Los perros empezaron a luchar contra las primeras criaturas del Caos. Uno de los mastines arrojó la cabeza hacia atrás, llevándose entre los dientes una criatura sin brazos. La sacudió y la tiró al suelo, pero el bicho siguió gateando hacia el perro. Al verlo, su cola y sus orejas se desplomaron.
«Tan grandes como son», pensó Córum , «tan feroces, y siguen siendo perros». Era algo con lo que había contado. A los perros, los ojos se les desorbitaban y en sus rojas bocas relucían los blancos colmillos; y las porras y escudos de los osos se hallaban a la defensiva, golpeando a diestra y siniestra, dispersando a las criaturas del Caos en todas direcciones. Pero aquéllas no morían. Se levantaban y volvían a atacar. Las criaturas del Caos se agarraban al pelaje de los animales. Finalmente murió el primer perro, rompiéndose la espalda y con la garganta destrozada por los mutilados aliados de Córum. El Príncipe de la Túnica Escarlata sonrió torvamente.
Vio que lo que temía que ocurriese estaba ocurriendo. Lyr-a-Brode guiaba a sus hombres alrededor de las bestias que luchaban.

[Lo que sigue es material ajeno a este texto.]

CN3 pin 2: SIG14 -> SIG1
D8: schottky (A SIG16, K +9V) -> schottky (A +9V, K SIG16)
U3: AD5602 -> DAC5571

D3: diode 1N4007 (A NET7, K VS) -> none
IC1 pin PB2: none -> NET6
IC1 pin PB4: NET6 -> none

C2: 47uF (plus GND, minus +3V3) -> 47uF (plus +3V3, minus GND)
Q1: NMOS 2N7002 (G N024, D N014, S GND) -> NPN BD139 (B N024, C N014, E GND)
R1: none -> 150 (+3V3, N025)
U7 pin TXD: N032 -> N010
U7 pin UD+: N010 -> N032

Se movían despacio, pero empezaban a ocupar la entrada de la avenida.
Córum se volvió y echó a correr hacia el palacio a lo largo del paseo.
Antes de que pudiera llegar al techo, los bárbaros se derramaron por la avenida que conducía al palacio mientras los ejércitos del Perro y del Oso seguían luchando contra las muertas criaturas del Caos.
«. De las ventanas del palacio salían flechas y Córum vio que, entre los primeros en caer alcanzados por las saetas, se encontraba el Rey Cronekyn, con un dardo en cada ojo. El Rey Lyr-a-Brode llevaba mejor armadura y los dardos le rebotaban en el casco y el escudo. El monarca Mabdén blandió la espada en signo de burla hacia los arqueros y mandó a sus bárbaros contra el palacio. Éstos empezaron a derribar las barricadas. Un capitán de la guardia real llegó corriendo hasta la terraza.
—No podremos aguantar más que un rato en los pisos inferiores, Principe Córum, sólo unos momentos.
Córum inclinó la cabeza.
—Replegaos tan lentamente como os resulte posible. Pronto bajaremos.
—¿Qué es lo que pensabas que iba a ocurrirte allí abajo, Córum? —le preguntó Rhalina.